▶ **What the task requires**: The exercise asks you to copy every line below in which "data" appears.

▶ **Records for the exercise**:
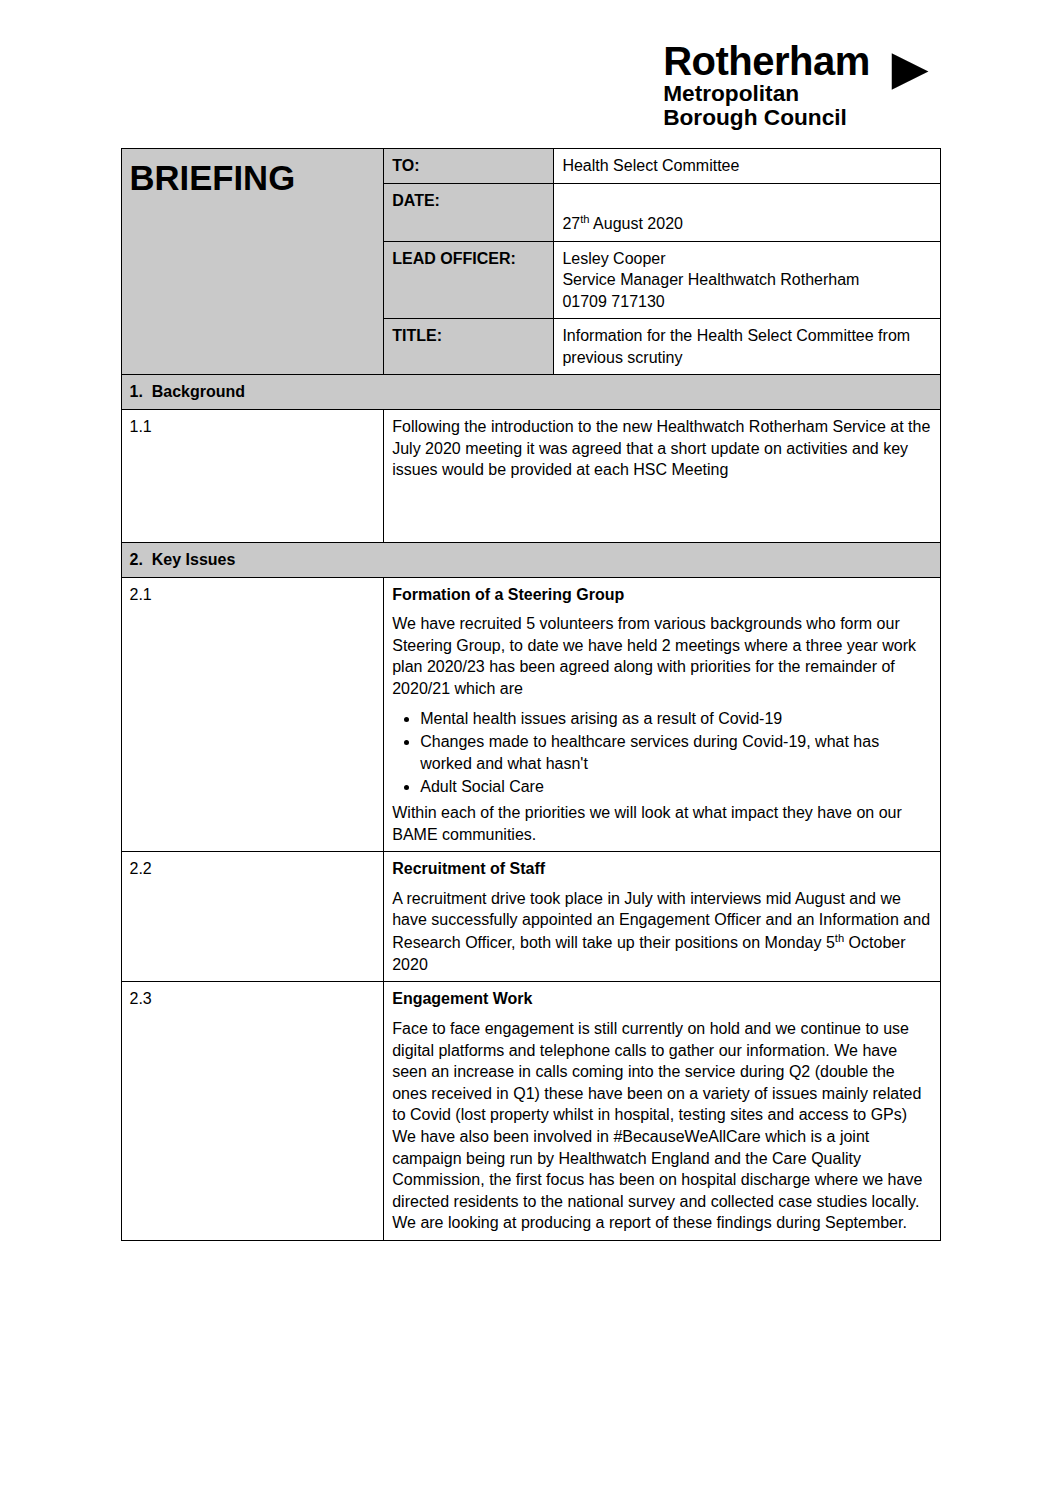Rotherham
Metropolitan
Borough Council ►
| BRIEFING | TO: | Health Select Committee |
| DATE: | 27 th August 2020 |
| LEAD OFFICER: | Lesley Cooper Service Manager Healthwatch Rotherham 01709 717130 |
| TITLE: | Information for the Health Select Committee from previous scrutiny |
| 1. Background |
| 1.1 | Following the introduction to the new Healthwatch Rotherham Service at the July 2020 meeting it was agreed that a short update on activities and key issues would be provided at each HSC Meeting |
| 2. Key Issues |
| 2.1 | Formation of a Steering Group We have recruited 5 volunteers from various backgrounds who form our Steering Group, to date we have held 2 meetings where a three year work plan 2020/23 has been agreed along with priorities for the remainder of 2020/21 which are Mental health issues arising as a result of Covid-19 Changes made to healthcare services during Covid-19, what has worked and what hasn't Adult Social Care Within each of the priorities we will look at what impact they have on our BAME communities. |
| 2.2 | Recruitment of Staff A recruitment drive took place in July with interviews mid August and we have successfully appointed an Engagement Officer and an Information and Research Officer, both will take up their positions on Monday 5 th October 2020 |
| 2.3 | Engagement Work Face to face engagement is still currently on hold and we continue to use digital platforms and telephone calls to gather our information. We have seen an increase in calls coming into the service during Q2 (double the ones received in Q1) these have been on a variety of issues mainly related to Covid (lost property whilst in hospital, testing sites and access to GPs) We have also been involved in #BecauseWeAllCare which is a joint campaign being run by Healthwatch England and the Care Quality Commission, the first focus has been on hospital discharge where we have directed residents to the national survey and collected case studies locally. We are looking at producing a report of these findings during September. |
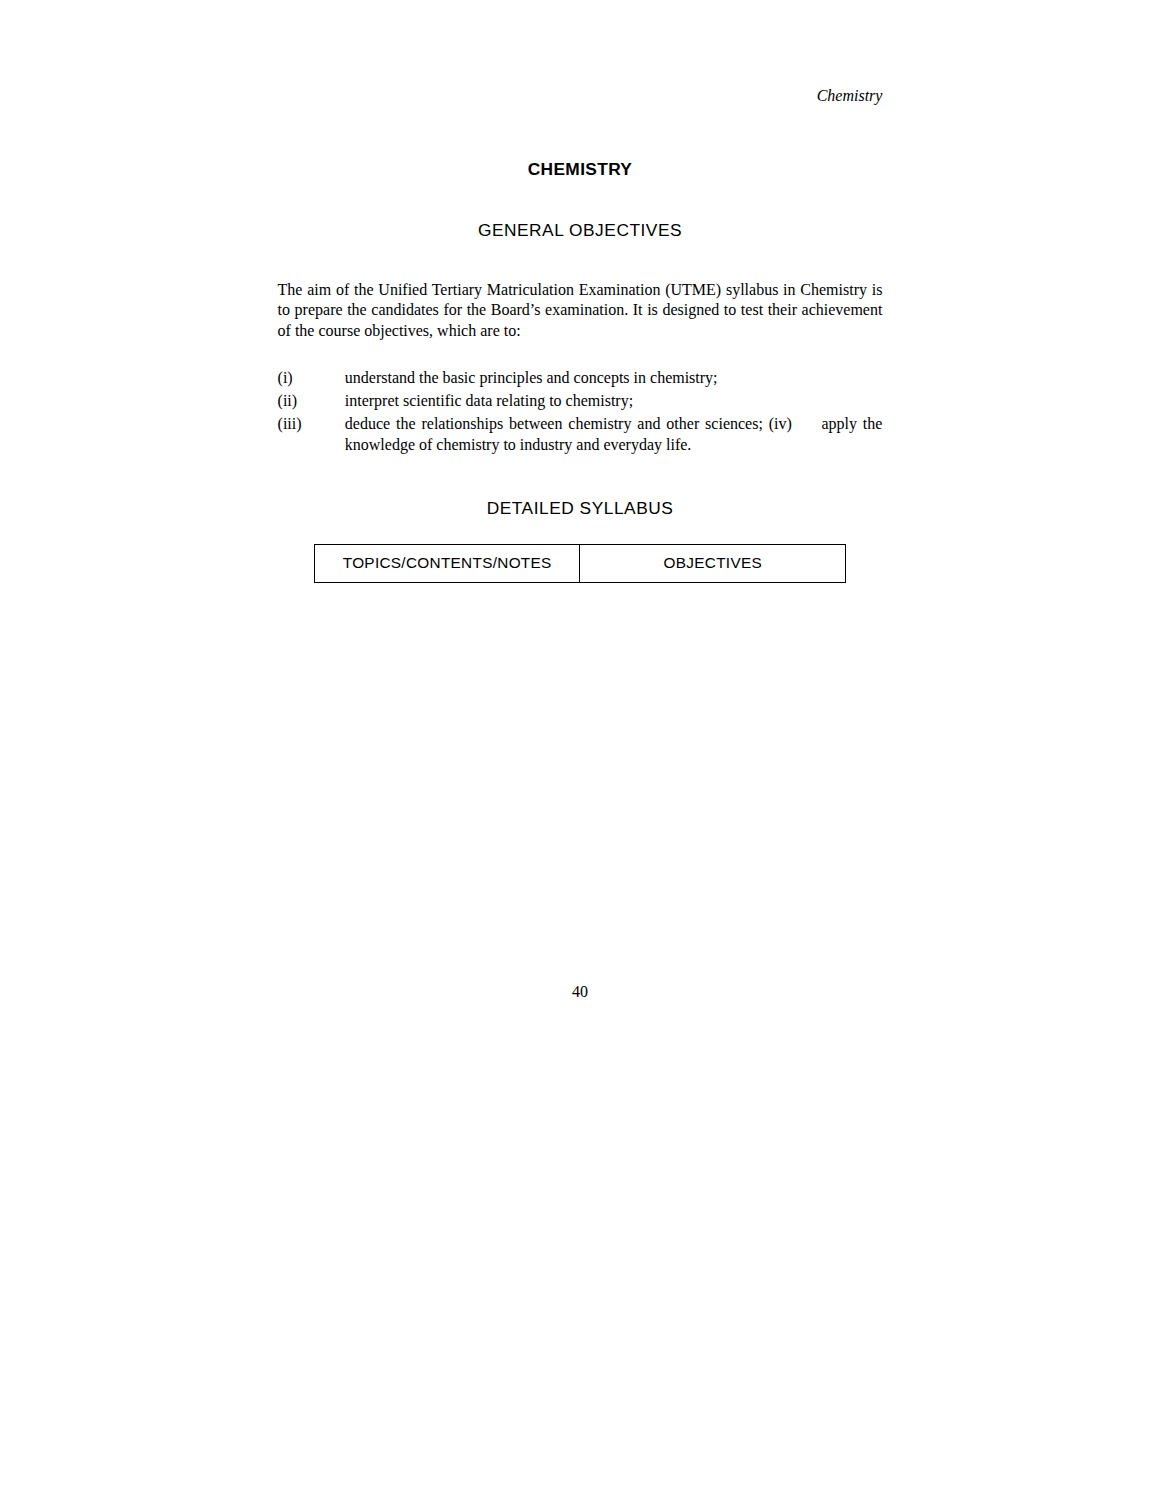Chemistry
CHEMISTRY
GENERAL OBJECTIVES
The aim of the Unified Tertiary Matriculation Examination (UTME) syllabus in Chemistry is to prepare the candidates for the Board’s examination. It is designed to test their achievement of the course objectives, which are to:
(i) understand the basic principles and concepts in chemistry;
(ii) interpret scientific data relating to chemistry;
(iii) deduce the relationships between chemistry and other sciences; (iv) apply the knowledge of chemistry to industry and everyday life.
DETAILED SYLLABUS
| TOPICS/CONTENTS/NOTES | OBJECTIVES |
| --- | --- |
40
* * *
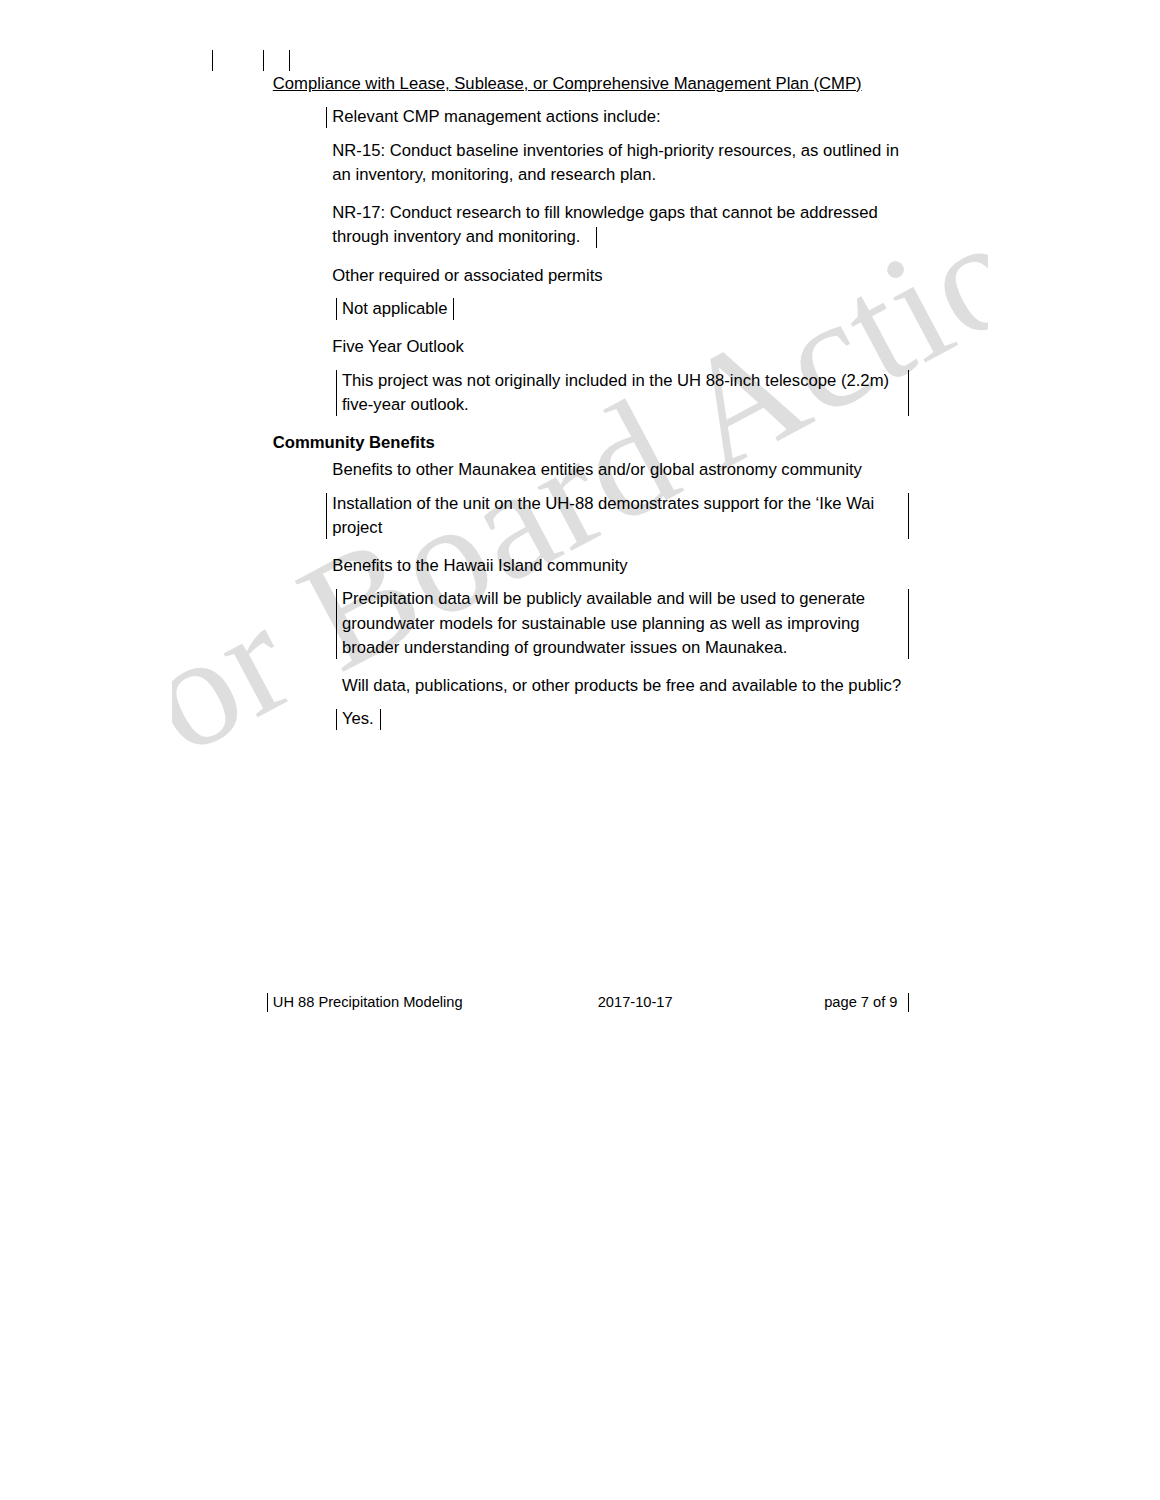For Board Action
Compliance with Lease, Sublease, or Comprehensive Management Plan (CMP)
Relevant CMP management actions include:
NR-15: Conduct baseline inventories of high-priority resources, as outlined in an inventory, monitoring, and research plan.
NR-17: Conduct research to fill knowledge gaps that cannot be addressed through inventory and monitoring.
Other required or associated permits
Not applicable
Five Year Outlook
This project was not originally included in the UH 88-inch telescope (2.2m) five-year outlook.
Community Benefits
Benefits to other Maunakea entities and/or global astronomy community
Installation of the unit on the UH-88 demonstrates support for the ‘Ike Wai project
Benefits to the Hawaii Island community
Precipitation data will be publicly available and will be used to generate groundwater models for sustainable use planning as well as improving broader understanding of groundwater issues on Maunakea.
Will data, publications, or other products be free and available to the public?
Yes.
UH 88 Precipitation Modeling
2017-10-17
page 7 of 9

▶ **Output of the task**:
(ii) interpret scientific data relating to chemistry;
Precipitation data will be publicly available and will be used to generate groundwater models for sustainable use planning as well as improving broader understanding of groundwater issues on Maunakea.
Will data, publications, or other products be free and available to the public?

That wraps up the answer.